[Records for processing Boundary: Start]

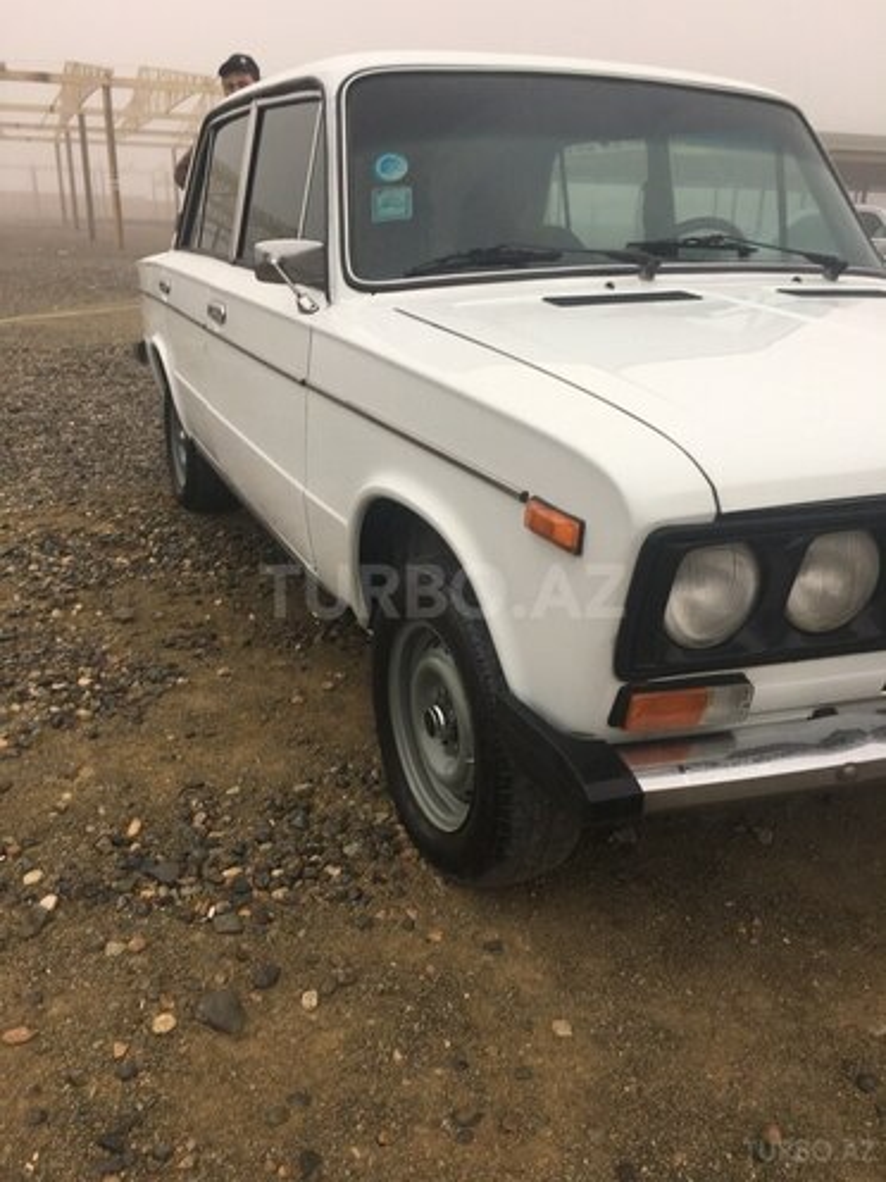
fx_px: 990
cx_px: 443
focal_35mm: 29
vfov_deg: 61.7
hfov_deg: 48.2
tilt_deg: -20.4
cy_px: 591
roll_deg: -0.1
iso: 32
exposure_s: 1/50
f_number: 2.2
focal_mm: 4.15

[Records for processing Boundary: End]

Activity
Look above for the line containing "focal_35mm: 29". Return it and each line after it exactly, through the last line, and nothing more.

Response
focal_35mm: 29
vfov_deg: 61.7
hfov_deg: 48.2
tilt_deg: -20.4
cy_px: 591
roll_deg: -0.1
iso: 32
exposure_s: 1/50
f_number: 2.2
focal_mm: 4.15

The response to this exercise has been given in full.